[Edited to add: I picked the term ‘mixed methods’ as a term to put in opposition to pure SSP without (being new to this) realizing that it has been used as a pejorative term by some. I’m sorry about that: it’s not what I meant to imply, and I hope no-one has been offended or put off answering the questions because of it. I’m truly interested in the viewpoints of *all* parts of the spectrum.]
This is a rather lengthy response to a post by @Par4Ed here, which I thought might be better here than in their comments field. (NB You can get to my post’s comments field by clicking on the grey speech bubble by the heading…)
As a parent who’s new to all this, one of the reasons I think I find myself feeling baffled by the phonics/mixed debate is that it sometimes seems people are using the same words to mean different things.
What I’d find really helpful in understanding the issues is a definition of terms from both SSP advocates and mixed-methods advocates. I think it would help us as parents to see to what extent a like-for-like comparison can be made across the different approaches (NB I’d love to see responses relating to a Montessori approach in there, too, so apologies for the binary nature of the questions).
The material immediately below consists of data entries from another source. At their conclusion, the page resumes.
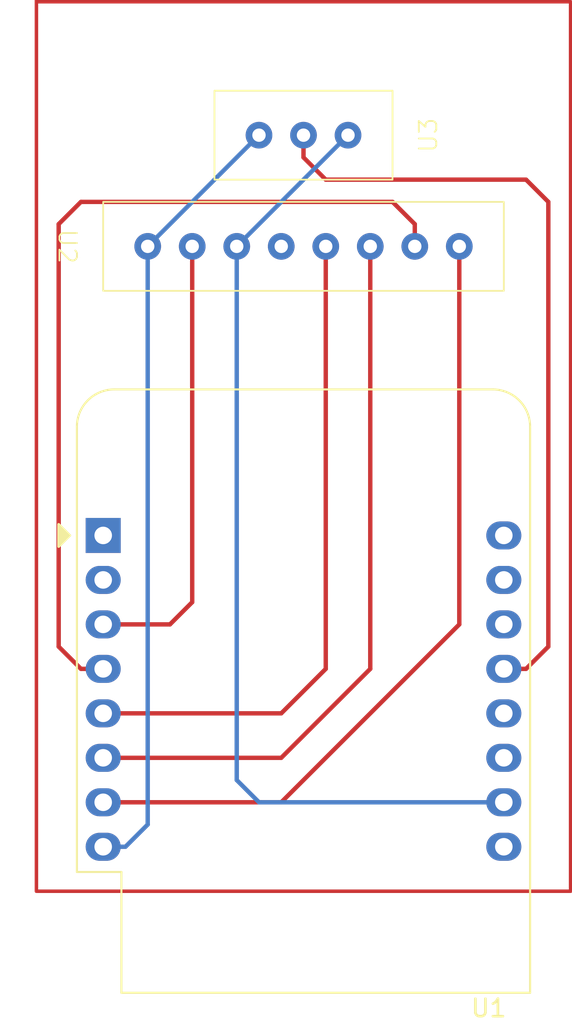
<source format=kicad_pcb>
(kicad_pcb (version 20221018) (generator pcbnew)

  (general
    (thickness 1.6)
  )

  (paper "A4")
  (layers
    (0 "F.Cu" signal)
    (31 "B.Cu" signal)
    (32 "B.Adhes" user "B.Adhesive")
    (33 "F.Adhes" user "F.Adhesive")
    (34 "B.Paste" user)
    (35 "F.Paste" user)
    (36 "B.SilkS" user "B.Silkscreen")
    (37 "F.SilkS" user "F.Silkscreen")
    (38 "B.Mask" user)
    (39 "F.Mask" user)
    (40 "Dwgs.User" user "User.Drawings")
    (41 "Cmts.User" user "User.Comments")
    (42 "Eco1.User" user "User.Eco1")
    (43 "Eco2.User" user "User.Eco2")
    (44 "Edge.Cuts" user)
    (45 "Margin" user)
    (46 "B.CrtYd" user "B.Courtyard")
    (47 "F.CrtYd" user "F.Courtyard")
    (48 "B.Fab" user)
    (49 "F.Fab" user)
    (50 "User.1" user)
    (51 "User.2" user)
    (52 "User.3" user)
    (53 "User.4" user)
    (54 "User.5" user)
    (55 "User.6" user)
    (56 "User.7" user)
    (57 "User.8" user)
    (58 "User.9" user)
  )

  (setup
    (pad_to_mask_clearance 0)
    (pcbplotparams
      (layerselection 0x00010fc_ffffffff)
      (plot_on_all_layers_selection 0x0000000_00000000)
      (disableapertmacros false)
      (usegerberextensions false)
      (usegerberattributes true)
      (usegerberadvancedattributes true)
      (creategerberjobfile true)
      (dashed_line_dash_ratio 12.000000)
      (dashed_line_gap_ratio 3.000000)
      (svgprecision 4)
      (plotframeref false)
      (viasonmask false)
      (mode 1)
      (useauxorigin false)
      (hpglpennumber 1)
      (hpglpenspeed 20)
      (hpglpendiameter 15.000000)
      (dxfpolygonmode true)
      (dxfimperialunits true)
      (dxfusepcbnewfont true)
      (psnegative false)
      (psa4output false)
      (plotreference true)
      (plotvalue true)
      (plotinvisibletext false)
      (sketchpadsonfab false)
      (subtractmaskfromsilk false)
      (outputformat 1)
      (mirror false)
      (drillshape 1)
      (scaleselection 1)
      (outputdirectory "")
    )
  )

  (net 0 "")
  (net 1 "unconnected-(U1-~{RST}-Pad1)")
  (net 2 "unconnected-(U1-A0-Pad2)")
  (net 3 "Net-(U1-D0)")
  (net 4 "Net-(U1-SCK{slash}D5)")
  (net 5 "Net-(U1-MISO{slash}D6)")
  (net 6 "Net-(U1-MOSI{slash}D7)")
  (net 7 "Net-(U1-CS{slash}D8)")
  (net 8 "+3V3")
  (net 9 "+5V")
  (net 10 "GND")
  (net 11 "unconnected-(U1-D4-Pad11)")
  (net 12 "unconnected-(U1-D3-Pad12)")
  (net 13 "Net-(U1-SDA{slash}D2)")
  (net 14 "unconnected-(U1-SCL{slash}D1-Pad14)")
  (net 15 "unconnected-(U1-RX-Pad15)")
  (net 16 "unconnected-(U1-TX-Pad16)")
  (net 17 "unconnected-(U2-PadIRQ)")

  (footprint "Library:BuzzerBoard" (layer "F.Cu") (at 127 63.5 90))

  (footprint "Module:WEMOS_D1_mini_light" (layer "F.Cu") (at 107.95 86.36))

  (footprint "Library:RC522" (layer "F.Cu") (at 105.41 69.85 -90))

  (gr_rect (start 104.14 55.88) (end 134.62 106.68)
    (stroke (width 0.2) (type default)) (fill none) (layer "F.Cu") (tstamp 4953c91b-5b95-40b2-be7f-3ab6646383a6))

  (segment (start 111.76 91.44) (end 107.95 91.44) (width 0.25) (layer "F.Cu") (net 3) (tstamp 16d893f8-3258-4c3a-9060-a4f827a08b7d))
  (segment (start 113.03 69.85) (end 113.03 90.17) (width 0.25) (layer "F.Cu") (net 3) (tstamp 7598489d-1c26-497f-9807-dd0385bec031))
  (segment (start 113.03 90.17) (end 111.76 91.44) (width 0.25) (layer "F.Cu") (net 3) (tstamp 95b94bdc-4760-48a2-8707-616c867ffbf8))
  (segment (start 125.73 68.58) (end 124.46 67.31) (width 0.25) (layer "F.Cu") (net 4) (tstamp 17d324e1-0239-498a-862c-cf9ee3865fe6))
  (segment (start 105.41 92.71) (end 106.68 93.98) (width 0.25) (layer "F.Cu") (net 4) (tstamp 28b6a273-c356-4731-b6dc-8f63a0cca967))
  (segment (start 124.46 67.31) (end 106.68 67.31) (width 0.25) (layer "F.Cu") (net 4) (tstamp 35ee3aa2-f1b0-4d9f-9008-3d70e1e1ac5f))
  (segment (start 106.68 67.31) (end 105.41 68.58) (width 0.25) (layer "F.Cu") (net 4) (tstamp 57084cb9-9bcb-447a-8fe9-20e2241ab268))
  (segment (start 106.68 93.98) (end 107.95 93.98) (width 0.25) (layer "F.Cu") (net 4) (tstamp a03c00a9-af02-4f49-b48b-ac498009a3df))
  (segment (start 105.41 68.58) (end 105.41 92.71) (width 0.25) (layer "F.Cu") (net 4) (tstamp d546704b-023a-467b-bcd7-72e75f68eabd))
  (segment (start 125.73 69.85) (end 125.73 68.58) (width 0.25) (layer "F.Cu") (net 4) (tstamp fd052e94-a3d6-4d8b-80e9-3ecdc7aada37))
  (segment (start 118.11 96.52) (end 107.95 96.52) (width 0.25) (layer "F.Cu") (net 5) (tstamp 7f442ab8-3330-425c-b899-375d025d82c9))
  (segment (start 120.65 93.98) (end 118.11 96.52) (width 0.25) (layer "F.Cu") (net 5) (tstamp a9748d0d-270d-4fa2-a647-7bf1a1828369))
  (segment (start 120.65 69.85) (end 120.65 93.98) (width 0.25) (layer "F.Cu") (net 5) (tstamp c1f0617e-21a9-407d-b3a8-8e379ee7e75c))
  (segment (start 123.19 93.98) (end 118.11 99.06) (width 0.25) (layer "F.Cu") (net 6) (tstamp 593ebe68-4460-41d6-a9b3-7358b1628dcf))
  (segment (start 118.11 99.06) (end 107.95 99.06) (width 0.25) (layer "F.Cu") (net 6) (tstamp cdc3c06d-23ff-40c6-a18d-42e9bc9e72e2))
  (segment (start 123.19 69.85) (end 123.19 93.98) (width 0.25) (layer "F.Cu") (net 6) (tstamp dc8b5ae0-af4f-41e1-96e8-a9bf45be8cca))
  (segment (start 128.27 69.85) (end 128.27 91.44) (width 0.25) (layer "F.Cu") (net 7) (tstamp 1be02709-adee-468d-8cd2-ee14e14124ba))
  (segment (start 118.11 101.6) (end 107.95 101.6) (width 0.25) (layer "F.Cu") (net 7) (tstamp 9ca82384-fd9c-4135-8d25-57b438d0d6f8))
  (segment (start 128.27 91.44) (end 118.11 101.6) (width 0.25) (layer "F.Cu") (net 7) (tstamp a969c344-4b55-4cf1-9f62-346b0df45f59))
  (segment (start 110.49 102.87) (end 109.22 104.14) (width 0.25) (layer "B.Cu") (net 8) (tstamp 6802f750-0366-4275-b9a3-36d6180730a7))
  (segment (start 110.49 69.85) (end 110.49 102.87) (width 0.25) (layer "B.Cu") (net 8) (tstamp 85dbdf0f-0674-4c40-a7d4-6b35b47c1514))
  (segment (start 116.84 63.5) (end 110.49 69.85) (width 0.25) (layer "B.Cu") (net 8) (tstamp d3bc2523-645c-4a1a-a152-03865c1bca02))
  (segment (start 109.22 104.14) (end 107.95 104.14) (width 0.25) (layer "B.Cu") (net 8) (tstamp f6be1e12-88f3-4b79-8742-1973090d91ac))
  (segment (start 116.84 101.6) (end 130.81 101.6) (width 0.25) (layer "B.Cu") (net 10) (tstamp 173a4777-b95a-4064-8a8c-6ca149f9ce95))
  (segment (start 115.57 69.85) (end 115.57 100.33) (width 0.25) (layer "B.Cu") (net 10) (tstamp 3ebaba77-199f-440c-88c6-08e8efdff364))
  (segment (start 121.92 63.5) (end 115.57 69.85) (width 0.25) (layer "B.Cu") (net 10) (tstamp 5caef229-0467-4a4d-af64-43a42775aa65))
  (segment (start 115.57 100.33) (end 116.84 101.6) (width 0.25) (layer "B.Cu") (net 10) (tstamp 9d3771d7-8b5e-4022-aa92-fc8a7991bded))
  (segment (start 132.08 66.04) (end 133.35 67.31) (width 0.25) (layer "F.Cu") (net 13) (tstamp 09fb020d-7068-40db-8ac3-1fa6fcd08a89))
  (segment (start 119.38 64.77) (end 120.65 66.04) (width 0.25) (layer "F.Cu") (net 13) (tstamp 1e8f2cc8-7e71-4313-981a-ba5714335eb3))
  (segment (start 133.35 67.31) (end 133.35 92.71) (width 0.25) (layer "F.Cu") (net 13) (tstamp 3742de0e-06c3-411a-84e3-89a8dde4bfcb))
  (segment (start 120.65 66.04) (end 132.08 66.04) (width 0.25) (layer "F.Cu") (net 13) (tstamp ad2d40f3-72c2-4126-b990-276881506479))
  (segment (start 133.35 92.71) (end 132.08 93.98) (width 0.25) (layer "F.Cu") (net 13) (tstamp baf8df95-0426-45dd-949d-a5d8cfc35b68))
  (segment (start 132.08 93.98) (end 130.81 93.98) (width 0.25) (layer "F.Cu") (net 13) (tstamp be1c5033-7f34-45de-98c5-59b1bb05468f))
  (segment (start 119.38 63.5) (end 119.38 64.77) (width 0.25) (layer "F.Cu") (net 13) (tstamp e3ba6a1d-8e20-4b70-a9b6-b66ae555e3c7))

)

</source>
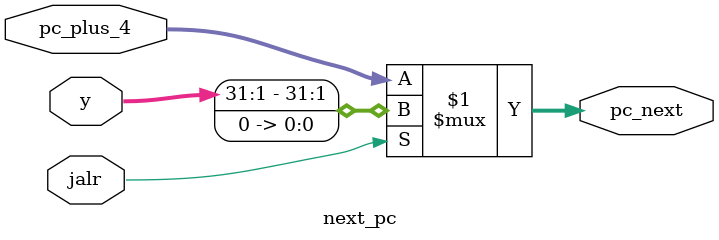
<source format=v>
module next_pc 
(
    input   wire [31:0] pc_plus_4,
    input   wire [31:0] y,
    input   wire        jalr,
    output  wire [31:0] pc_next
);
    assign pc_next = jalr ? {y[31:1], 1'b0} : pc_plus_4;
endmodule

</source>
You could pick a few questions and just answer those…or not, obviously. I’ve only used numbers for reference, not with the intention of creating a Teacher Interrogation. Apologies in advance for anything that’s badly framed – I’m trying not to bring my own assumptions to this, but I’m sure I have anyway…
So, with all that spare time you have(!) I’d find it really helpful to know from various practitioners:
- How, in two or three sentences max, would you define ‘reading’?
- At what point in the process of learning to read would you basically consider a child to be able to ‘read’, according to your own working definition?
- What are your staging-posts (however rule-of-thumb) in observing/assessing/facilitating the process of a child learning to read? (eg Letter recognition, understanding that letters mean sounds and letters make words and sounds make words, words make meaning, word recognition, etc….or perhaps not those at all…)
- How would you define ‘decoding’?
- Do you think the concept of ‘decoding’ is useful?
- If so, why? If not, why not?
- In your experience, can letter/sound/word decoding be done completely separately from meaning at any stage in the learning process? (You may not feel that it should, but, technically, in your view, can it?)
- If so, why? If not, why not? Can you give examples?
- If you are a SSP fan: when, if ever, do you feel children should use other cues? (eg Once a child is mostly fluent, would you advocate a purely SSP approach to new words in the text? How do you approach helping basically fluent readers with non-regular words outside the ‘high-frequency’ / ‘tricky words’ categories? How do you support children who find it difficult to move from letter to sound to word? In your experience is there a place for other approaches when a child is in this situation?)
- Also if you are a SSP fan: what methods do you include in your practice to support the development of comprehension? (And to what extent do you see those methods as integral to/separate from your SSP approach/methods?)
- If you are a mixed-methods fan:where does a phonic approach sit in your practice? eg Would you start with sounding out and move to other cues later, or start with the pictures, or does it perhaps vary with the text/child/stage? (And do you use elements of branded SSP schemes, or avoid them completely?)
- Also for mixed methods fans: what methods do you use in your practice to support the development of comprehension? (And to what extent to you see these as integral to/separate from your mm approach/methods?)
- For all practitioners: at what stages in the process of learning to read do you include various comprehension elements? (eg v. simple ‘So what do you think might happen next’ for picture-books; structure, narrative, characters later on….).
- For practitioners who have switched from SSP to mixed methods, or the other way around: what (if any) differences did you experience in the learning process, and with the children’s engagement with the text? Did you find that you needed to alter other aspects of your practice to take account of any differences? Can you describe what these were?
- For all practitioners: in what ways does your approach support disadvantaged readers? (I’m thinking in terms of eg classes for parents, book swap schemes, etc, as well as methods used directly with the child).
If you’ve got this far, my grateful thanks 😉
Edited to add: I’m expecting that people reading this post and the comments will disagree with one another, sometimes quite strongly (otherwise, there’d be no need for the post!) but I hope everyone will agree that the most constructive thing in the first instance is for each person to use the comment section to answer the questions themselves and make their views clear that way, rather than, at this stage, answering others’ opinions as expressed in the comments.